TASK GOAL - Report every line from the following entries that contains the string "Grove".
=== INFORMATION ===
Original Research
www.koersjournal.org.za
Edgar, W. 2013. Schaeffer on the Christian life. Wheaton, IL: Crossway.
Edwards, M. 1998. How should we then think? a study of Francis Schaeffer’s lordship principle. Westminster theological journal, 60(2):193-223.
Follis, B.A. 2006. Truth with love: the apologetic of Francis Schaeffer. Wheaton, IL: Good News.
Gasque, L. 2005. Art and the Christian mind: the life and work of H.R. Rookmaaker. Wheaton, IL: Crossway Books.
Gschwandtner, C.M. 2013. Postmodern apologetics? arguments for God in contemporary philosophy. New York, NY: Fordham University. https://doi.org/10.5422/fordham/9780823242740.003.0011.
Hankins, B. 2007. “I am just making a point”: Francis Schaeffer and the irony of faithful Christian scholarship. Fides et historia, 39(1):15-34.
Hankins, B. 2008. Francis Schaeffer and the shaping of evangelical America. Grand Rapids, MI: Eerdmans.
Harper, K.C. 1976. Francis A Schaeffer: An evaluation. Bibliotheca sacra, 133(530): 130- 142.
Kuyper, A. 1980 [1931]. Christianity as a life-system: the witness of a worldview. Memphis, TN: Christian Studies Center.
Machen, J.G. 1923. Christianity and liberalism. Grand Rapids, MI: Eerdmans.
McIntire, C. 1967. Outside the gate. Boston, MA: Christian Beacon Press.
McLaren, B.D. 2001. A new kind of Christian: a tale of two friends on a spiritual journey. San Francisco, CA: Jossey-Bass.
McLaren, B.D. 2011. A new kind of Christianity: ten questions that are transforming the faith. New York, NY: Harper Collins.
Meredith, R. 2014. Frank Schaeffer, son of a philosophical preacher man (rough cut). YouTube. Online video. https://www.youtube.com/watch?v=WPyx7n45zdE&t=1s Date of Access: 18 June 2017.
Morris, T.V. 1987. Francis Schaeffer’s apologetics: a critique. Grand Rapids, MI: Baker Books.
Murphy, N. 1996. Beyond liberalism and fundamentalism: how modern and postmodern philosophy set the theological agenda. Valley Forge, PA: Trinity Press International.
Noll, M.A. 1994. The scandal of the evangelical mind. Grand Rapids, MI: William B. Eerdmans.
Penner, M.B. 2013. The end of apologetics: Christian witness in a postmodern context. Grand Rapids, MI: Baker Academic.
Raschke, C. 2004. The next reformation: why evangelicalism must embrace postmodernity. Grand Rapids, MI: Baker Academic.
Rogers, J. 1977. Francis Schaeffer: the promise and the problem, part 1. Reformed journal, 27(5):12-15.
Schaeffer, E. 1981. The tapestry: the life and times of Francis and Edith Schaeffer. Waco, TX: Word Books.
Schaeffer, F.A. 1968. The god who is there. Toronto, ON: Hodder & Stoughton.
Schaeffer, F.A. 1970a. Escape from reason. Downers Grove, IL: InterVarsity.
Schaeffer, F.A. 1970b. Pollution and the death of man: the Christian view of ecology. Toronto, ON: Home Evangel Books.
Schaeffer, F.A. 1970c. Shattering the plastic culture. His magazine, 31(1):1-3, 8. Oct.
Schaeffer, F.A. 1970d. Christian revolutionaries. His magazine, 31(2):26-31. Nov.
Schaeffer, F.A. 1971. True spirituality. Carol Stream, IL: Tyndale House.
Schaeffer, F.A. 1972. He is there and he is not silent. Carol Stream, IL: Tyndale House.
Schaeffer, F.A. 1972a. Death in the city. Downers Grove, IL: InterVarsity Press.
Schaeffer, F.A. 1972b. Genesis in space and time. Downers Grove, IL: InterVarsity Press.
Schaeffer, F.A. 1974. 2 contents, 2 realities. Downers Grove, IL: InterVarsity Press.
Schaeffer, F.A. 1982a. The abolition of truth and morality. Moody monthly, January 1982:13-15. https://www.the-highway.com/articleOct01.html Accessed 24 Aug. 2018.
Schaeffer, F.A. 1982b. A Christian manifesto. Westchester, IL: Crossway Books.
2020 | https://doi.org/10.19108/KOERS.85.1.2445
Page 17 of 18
===
ANSWER SECTION -
Schaeffer, F.A. 1970a. Escape from reason. Downers Grove, IL: InterVarsity.
Schaeffer, F.A. 1972a. Death in the city. Downers Grove, IL: InterVarsity Press.
Schaeffer, F.A. 1972b. Genesis in space and time. Downers Grove, IL: InterVarsity Press.
Schaeffer, F.A. 1974. 2 contents, 2 realities. Downers Grove, IL: InterVarsity Press.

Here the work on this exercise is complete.